Vienen preguntándose y respondiéndose los gurús, con tono grave, latoso, cargante, por qué el pueblo se despega del fútbol, mientras pasas canales sin acertar con el partido, si en la plataforma de cuarenta euros o en la de treinta, si el lunes o el viernes, si a las doce del mediodía o a las nueve de la noche.
A menudo, los gurús inventan teorías más o menos logradas, redentoras, que descargan la responsabilidad sobre los-jóvenes. ¡Ay, los-jóvenes! Necesitan más estímulos, más regates, más goles. ¡Son el futuro! Necesitan un fútbol dinámico como un videojuego, variado como Netflix, absorbente como TikTok. Todo a la vez en todas partes. Como si para los de mi generación no existieran el Pro Evolution Soccer, el Football Manager, Messenger, Tuenti, Emule. Como si los Sims nos secaran las ganas de besar a la chica. Como si el fútbol comprendiera de modas. Como si la pasión entendiera de pausas.

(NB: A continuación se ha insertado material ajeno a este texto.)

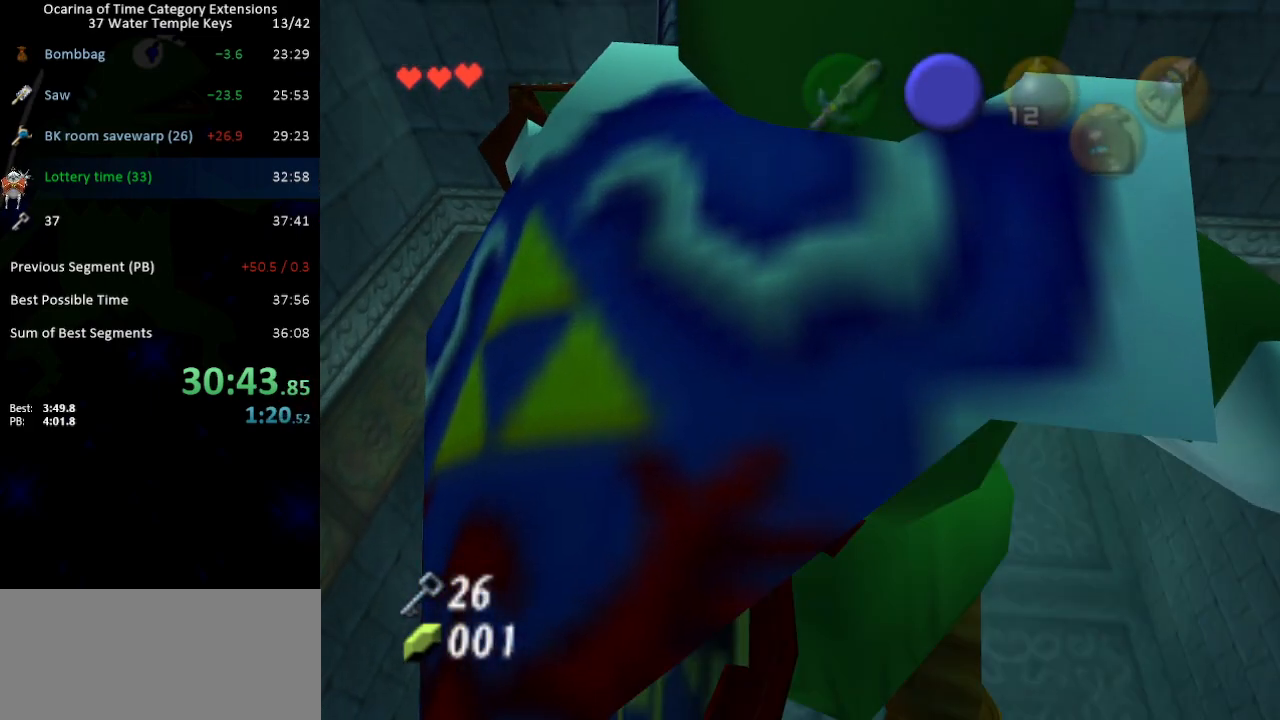
{"buttons": ["B"], "left_stick": "center", "right_stick": "center", "events": [[17, "B", "up"], [67, "B", "down"], [133, "B", "up"], [217, "B", "down"], [250, "B", "up"], [350, "B", "down"], [417, "B", "up"], [467, "B", "down"]]}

El valencianismo me alcanzó como un rayo en Castellón, terreno hostil a Mestalla. Mi madre sostiene que una tarde de agosto llegaron unos niños de Valencia y me abdujeron. Mi recuerdo es otro. Descubrí al Piojo López, y lo demás sucedió con naturalidad. Fui el único valencianista de clase, el único fanático de casa, la única esperanza de la familia, a juicio del tío Paco, feriante, que me regaló un reloj con el escudo. Colgué una bufanda en la habitación y un póster de Cañizares. Lloré la noche de París, 2000, y luego de Milán, 2001. En 2002, mi hermano, madridista, me llevó a conocer Mestalla y, veinte años más tarde, volvimos acompañados de Marcos y Hugo: sus hijos, mis sobrinos.
Vienen preguntándose y respondiéndose los gurús sobre el proceso de desencanto de los fanáticos del fútbol y, por algún motivo, no reparan en lo evidente. De niño, supe que existían valencianistas, en alguna parte, y que eran de los míos. Con los años, descubrí a unos cuantos, de Cádiz a San Sebastián, y nos abrazamos con una sinceridad genuina, sólo explicada por el hilo invisible que nos une: una identidad, una tradición, una tribu. Así que ahora es más grato echarse a un lado, desaparecer, que seguir una religión muerta. ¿De qué sirve chapotear, cuando profanaron el credo? Vendieron la fe a coleccionistas de extravagancias, convirtieron la devoción en el octavo pasatiempo de los chinos, y ahora los gurús se hacen los sorprendidos. ¿Es el PSG de los parisinos? ¿Es el Valencia de los valencianos?
Para la dignidad de todos será más púdico, más honesto, separar el escudo de los patrocinadores. Ahorrarnos el engaño. Que Arabia, Estados Unidos y Emiratos compitan directamente con su nombre, sin camuflajes. Que llenen estadios en Hong Kong, Riad y Los Angeles. Que asombren al mundo con El Clásico®. Que disfruten del paisaje, del espectáculo, de los restos, que yo guardo el recuerdo y la emoción en otro lugar, las noches tristes, la euforia divina, el tiempo muy vivo con mi padre, con el pase cedido por Toni Valls, en el camino inquieto a Mestalla. "¿Sabes qué dice Toni de ti?". "¿Qué?". "És un brot de blat en la malessa". Y eso era un valencianista, el valencianismo. Eso era todo. Buscar brotes de trigo en la maleza.